Tyler Arnason, who missed the previous 12 games while recovering from a fractured wrist, forced Kolzig to make two saves in the final 15 seconds, one with his left skate and the other with his glove.
"The second shot I didn't get all I wanted on it," Arnason said. "The first one, I kind of fanned (on it), but it kind of worked. It was going in the corner (of the net), but he got a toe on it."
Meanwhile, too many of the Avalanche's top healthy scorers remained mired in huge slumps. Paul Stastny has gone 10 games without a goal, Milan Hejduk eight games without a point and Brunette seven games without a goal. Wojtek Wolski has one goal in eight games.
"We don't mind playing these (tight-checking) games, but we're having a hard time generating offense," Quenneville said. "They played a heck of a game; they checked well. We're not getting much production and that's what we're looking for.
"We've tried a few things with the lines, moving them around, (trying to) generate something from somebody. That's a challenge right now. We've lost a lot of tight games lately. We're looking for the timely goal."
And still looking.
"You're looking for production and you go through stretches where you only make changes when you're not scoring. That's what we're looking to do, spread it out and, hopefully, one of the lines gets ignited and sparks us. You go through stretches where some guys don't score. That's why you try to split them up and (hope) something catches."
sadowskir@RockyMountainNews.com
Capitals 2, Avalanche 1
Colorado0 0 1 - 1
Washington0 0 2 - 2
First period - None. Penalties - McLeod, Col, (holding), 7:41; Finger, Col, major (fighting), 16:28; Bradley, Was, major (fighting), 16:28; Nylander, Was (holding), 17:11.
Second period - None. Penalties - Hejduk, Col, (hooking), 9:55; Liles, Col, (delay of game), 12:37.

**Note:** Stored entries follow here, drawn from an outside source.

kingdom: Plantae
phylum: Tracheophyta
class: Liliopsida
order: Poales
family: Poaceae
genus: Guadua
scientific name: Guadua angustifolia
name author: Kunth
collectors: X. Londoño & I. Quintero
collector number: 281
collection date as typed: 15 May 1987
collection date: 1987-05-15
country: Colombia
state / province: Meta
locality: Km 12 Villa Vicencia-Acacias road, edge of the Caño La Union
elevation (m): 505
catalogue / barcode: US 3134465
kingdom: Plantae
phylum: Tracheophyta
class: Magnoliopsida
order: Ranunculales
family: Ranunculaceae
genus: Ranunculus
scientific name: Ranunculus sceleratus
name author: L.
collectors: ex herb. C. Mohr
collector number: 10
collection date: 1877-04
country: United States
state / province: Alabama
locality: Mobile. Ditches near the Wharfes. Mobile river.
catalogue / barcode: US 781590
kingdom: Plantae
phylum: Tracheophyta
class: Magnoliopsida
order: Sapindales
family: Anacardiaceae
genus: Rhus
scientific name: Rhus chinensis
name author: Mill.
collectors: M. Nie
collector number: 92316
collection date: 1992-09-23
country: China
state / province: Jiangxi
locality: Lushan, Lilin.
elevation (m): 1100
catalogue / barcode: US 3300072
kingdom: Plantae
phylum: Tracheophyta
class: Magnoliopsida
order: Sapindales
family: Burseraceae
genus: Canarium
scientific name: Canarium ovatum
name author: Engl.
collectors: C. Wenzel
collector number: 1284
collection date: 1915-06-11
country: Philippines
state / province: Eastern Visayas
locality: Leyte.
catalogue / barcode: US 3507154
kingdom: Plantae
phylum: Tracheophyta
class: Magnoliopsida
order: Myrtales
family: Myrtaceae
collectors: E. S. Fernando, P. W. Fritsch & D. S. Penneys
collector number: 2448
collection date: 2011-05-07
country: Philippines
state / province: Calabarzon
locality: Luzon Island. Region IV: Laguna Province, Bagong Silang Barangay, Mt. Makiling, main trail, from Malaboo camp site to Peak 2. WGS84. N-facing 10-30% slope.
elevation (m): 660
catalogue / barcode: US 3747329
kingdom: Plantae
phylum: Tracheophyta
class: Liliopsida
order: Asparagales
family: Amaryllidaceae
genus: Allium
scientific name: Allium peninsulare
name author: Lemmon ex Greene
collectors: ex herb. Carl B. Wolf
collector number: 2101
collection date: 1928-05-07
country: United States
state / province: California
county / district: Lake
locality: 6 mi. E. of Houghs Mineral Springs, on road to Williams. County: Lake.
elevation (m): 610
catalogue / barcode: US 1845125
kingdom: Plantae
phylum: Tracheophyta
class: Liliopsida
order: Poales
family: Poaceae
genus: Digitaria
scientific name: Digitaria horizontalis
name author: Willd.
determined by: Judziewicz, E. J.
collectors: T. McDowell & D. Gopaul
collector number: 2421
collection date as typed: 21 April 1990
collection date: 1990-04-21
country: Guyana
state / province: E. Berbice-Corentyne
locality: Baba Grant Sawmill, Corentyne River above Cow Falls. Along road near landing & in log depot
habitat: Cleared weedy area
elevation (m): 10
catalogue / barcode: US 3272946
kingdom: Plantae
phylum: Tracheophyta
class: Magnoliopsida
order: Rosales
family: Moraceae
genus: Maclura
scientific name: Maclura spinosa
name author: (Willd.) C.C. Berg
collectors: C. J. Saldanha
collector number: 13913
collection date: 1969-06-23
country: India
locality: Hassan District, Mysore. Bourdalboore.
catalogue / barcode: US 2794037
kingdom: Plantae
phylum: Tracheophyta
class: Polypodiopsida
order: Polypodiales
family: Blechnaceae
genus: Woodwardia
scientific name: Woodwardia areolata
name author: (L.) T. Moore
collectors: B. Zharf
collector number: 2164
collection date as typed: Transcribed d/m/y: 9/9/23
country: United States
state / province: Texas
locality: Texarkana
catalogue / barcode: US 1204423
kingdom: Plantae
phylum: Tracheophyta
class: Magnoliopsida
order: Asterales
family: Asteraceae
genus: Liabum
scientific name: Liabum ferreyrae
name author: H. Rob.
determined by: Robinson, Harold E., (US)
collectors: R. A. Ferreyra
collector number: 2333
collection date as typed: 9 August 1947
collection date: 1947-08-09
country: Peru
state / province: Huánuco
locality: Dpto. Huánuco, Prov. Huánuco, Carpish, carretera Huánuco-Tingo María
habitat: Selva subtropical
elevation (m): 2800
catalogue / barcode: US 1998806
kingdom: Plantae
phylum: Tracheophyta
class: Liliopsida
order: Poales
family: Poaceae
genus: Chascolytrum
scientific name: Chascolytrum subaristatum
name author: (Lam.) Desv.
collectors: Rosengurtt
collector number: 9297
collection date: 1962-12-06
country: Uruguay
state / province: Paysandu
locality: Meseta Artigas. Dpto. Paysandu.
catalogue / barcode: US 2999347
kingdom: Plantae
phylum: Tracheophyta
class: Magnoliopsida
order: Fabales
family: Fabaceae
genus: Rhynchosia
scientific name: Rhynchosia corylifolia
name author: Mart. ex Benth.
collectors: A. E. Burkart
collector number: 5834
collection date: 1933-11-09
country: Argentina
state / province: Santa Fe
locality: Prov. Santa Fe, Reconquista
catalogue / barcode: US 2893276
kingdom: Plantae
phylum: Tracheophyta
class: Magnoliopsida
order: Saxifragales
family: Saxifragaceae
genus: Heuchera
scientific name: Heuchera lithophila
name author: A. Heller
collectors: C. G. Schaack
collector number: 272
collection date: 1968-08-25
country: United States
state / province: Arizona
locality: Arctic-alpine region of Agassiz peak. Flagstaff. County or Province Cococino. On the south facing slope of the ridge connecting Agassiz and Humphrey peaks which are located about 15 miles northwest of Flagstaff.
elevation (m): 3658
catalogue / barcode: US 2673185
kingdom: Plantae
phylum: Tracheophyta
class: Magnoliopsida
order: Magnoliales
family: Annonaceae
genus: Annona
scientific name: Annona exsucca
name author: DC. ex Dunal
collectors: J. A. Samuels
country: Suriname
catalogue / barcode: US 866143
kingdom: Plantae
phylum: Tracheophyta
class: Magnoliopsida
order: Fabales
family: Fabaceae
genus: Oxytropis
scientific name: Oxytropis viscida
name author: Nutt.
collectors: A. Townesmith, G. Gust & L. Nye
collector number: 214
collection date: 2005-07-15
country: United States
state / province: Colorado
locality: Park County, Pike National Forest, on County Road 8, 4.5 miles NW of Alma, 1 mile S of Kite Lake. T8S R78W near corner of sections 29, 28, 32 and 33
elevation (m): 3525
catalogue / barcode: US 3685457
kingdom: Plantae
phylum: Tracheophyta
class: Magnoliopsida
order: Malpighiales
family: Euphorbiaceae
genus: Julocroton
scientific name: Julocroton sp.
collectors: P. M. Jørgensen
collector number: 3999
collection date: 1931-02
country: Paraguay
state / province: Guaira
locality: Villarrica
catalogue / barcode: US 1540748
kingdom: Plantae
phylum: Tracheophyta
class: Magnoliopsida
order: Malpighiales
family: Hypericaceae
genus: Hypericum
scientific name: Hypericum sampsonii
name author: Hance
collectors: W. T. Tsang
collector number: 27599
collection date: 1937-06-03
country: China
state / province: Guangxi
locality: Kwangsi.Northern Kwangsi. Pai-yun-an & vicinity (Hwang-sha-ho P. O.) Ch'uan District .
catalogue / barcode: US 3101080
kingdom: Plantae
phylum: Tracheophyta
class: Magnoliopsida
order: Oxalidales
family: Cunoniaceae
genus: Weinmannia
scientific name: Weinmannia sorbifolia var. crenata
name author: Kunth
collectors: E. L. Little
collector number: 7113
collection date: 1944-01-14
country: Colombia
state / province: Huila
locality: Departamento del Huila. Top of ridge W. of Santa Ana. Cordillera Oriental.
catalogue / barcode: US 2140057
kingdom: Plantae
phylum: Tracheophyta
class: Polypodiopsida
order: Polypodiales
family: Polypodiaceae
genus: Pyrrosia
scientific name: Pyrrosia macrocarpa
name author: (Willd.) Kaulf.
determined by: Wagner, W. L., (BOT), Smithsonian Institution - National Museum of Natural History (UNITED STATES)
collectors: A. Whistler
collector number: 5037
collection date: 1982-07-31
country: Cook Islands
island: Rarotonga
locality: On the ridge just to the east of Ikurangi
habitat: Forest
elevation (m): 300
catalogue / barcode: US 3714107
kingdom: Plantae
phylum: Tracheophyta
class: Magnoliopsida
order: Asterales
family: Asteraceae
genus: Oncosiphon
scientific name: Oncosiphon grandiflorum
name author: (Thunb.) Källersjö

Third period - 1, Was, Brashear 3 (Laich, Bradley), 2:51. 2, Was, Steckel 4 (Gordon, Jurcina), 16:01. 3, Col, Svatos 17 (Wolski, B.Clark), 16:39. Penalties - Steckel, Was (hooking), 7:14.
Shots - Col 4-5-10 - 19. Was 6-8-9 - 23. Power plays - Col 0 of 2; Was 0 of 3. Goalies - Col, Theodore 8-10-1 (23 shots-21 saves). Was, Kolzig 15-16-4 (19-18). A - 16,168 (18,277). T - 2:18. Referees - Steve Kozari, Tim Peel. Linesmen - Steve Barton, Tim Nowak.